*** Opening Supplied data ***

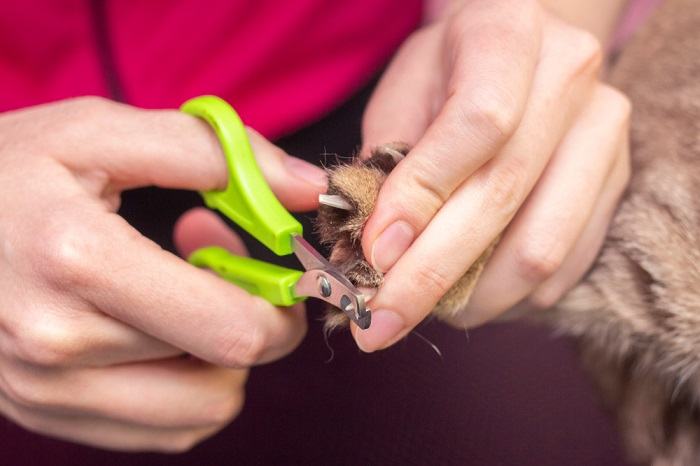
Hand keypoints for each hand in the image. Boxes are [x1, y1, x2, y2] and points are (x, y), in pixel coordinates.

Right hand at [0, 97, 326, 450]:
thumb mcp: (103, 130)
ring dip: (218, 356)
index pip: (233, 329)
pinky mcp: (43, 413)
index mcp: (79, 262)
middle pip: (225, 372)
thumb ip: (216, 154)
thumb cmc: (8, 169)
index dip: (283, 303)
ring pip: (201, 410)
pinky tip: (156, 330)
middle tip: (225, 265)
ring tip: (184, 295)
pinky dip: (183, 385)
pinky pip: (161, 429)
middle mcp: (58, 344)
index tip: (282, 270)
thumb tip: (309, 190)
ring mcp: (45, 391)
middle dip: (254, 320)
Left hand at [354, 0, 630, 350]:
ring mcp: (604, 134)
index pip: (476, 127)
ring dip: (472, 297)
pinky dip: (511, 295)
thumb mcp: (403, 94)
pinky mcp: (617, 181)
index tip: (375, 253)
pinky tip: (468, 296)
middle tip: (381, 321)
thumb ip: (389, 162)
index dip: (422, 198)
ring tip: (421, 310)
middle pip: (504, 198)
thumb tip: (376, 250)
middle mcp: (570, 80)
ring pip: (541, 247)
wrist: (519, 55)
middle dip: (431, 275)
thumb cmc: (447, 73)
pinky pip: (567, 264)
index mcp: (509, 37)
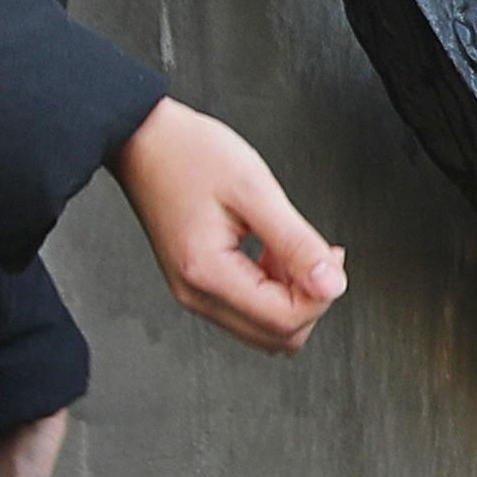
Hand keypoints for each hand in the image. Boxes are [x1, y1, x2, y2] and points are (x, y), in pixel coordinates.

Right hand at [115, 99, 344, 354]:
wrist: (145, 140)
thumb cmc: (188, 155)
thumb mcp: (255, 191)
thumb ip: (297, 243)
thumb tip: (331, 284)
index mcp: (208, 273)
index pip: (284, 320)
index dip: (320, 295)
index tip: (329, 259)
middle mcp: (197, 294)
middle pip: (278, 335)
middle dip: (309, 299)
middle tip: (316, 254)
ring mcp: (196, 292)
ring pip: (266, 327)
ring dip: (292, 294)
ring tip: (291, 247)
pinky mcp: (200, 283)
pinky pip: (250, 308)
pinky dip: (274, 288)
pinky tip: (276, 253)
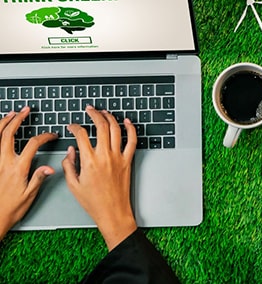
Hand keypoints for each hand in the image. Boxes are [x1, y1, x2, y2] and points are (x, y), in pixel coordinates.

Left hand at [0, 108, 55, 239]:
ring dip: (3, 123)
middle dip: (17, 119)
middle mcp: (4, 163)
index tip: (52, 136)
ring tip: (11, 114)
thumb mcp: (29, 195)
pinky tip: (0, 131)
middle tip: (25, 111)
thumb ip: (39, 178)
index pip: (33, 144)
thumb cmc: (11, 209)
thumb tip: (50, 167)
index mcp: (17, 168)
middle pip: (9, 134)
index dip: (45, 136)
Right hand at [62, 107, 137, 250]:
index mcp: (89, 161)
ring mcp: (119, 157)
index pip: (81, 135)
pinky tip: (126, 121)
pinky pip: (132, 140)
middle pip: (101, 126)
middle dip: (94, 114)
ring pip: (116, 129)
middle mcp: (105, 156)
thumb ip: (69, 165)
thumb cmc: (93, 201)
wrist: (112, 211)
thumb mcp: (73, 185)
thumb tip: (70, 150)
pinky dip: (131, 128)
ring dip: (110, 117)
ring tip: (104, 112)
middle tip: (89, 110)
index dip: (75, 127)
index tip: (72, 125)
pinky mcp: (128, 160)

*** Closing Supplied data ***

> [Task goal]
Pull from the data each line where the string "hand" turns up.

> [Result of this task]
Hand keypoints for each hand in the image. Boxes are [x1, y1, x2, y2] and points are (x, y), in pixel coordinates.
Right hand at [0, 97, 326, 450]:
Left hand at [354, 0, 630, 350]:
Hand keypoints for each hand in the image. Boxes are [x1, y1, x2, y2] and points are (x, y), in pixel coordinates.
Right hand at [115, 99, 344, 354]:
Hand keypoints for each hand in the image. Boxes are [x1, y1, x2, y2] and points are (x, y), in pixel coordinates.
Left hand at [0, 108, 55, 239]:
Right hand at [62, 107, 137, 250]:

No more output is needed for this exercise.